++++ Supplied records ++++
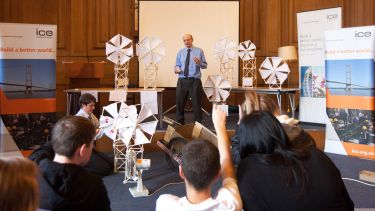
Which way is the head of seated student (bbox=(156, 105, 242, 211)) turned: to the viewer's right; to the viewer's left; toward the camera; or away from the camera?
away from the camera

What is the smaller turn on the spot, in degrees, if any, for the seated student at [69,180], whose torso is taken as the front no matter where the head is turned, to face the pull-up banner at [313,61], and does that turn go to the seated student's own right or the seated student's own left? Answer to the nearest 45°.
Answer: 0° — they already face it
++++
++++ Supplied records ++++
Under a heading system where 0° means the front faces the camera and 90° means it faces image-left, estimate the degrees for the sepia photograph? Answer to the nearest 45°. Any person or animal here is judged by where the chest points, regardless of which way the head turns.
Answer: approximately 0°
++++
■ **Task goal**: Write out everything from the line containing "What is the" down to the line containing "Answer: 0° — they already face it", with both of those lines included, and nothing else.

■ **Result for this exercise**:
What is the smaller turn on the spot, in degrees, if any, for the seated student at [69,180], whose torso is taken as the front no matter where the head is turned, to face the pull-up banner at [313,61], and does that turn go to the seated student's own right or the seated student's own left? Answer to the nearest 45°.
Answer: 0° — they already face it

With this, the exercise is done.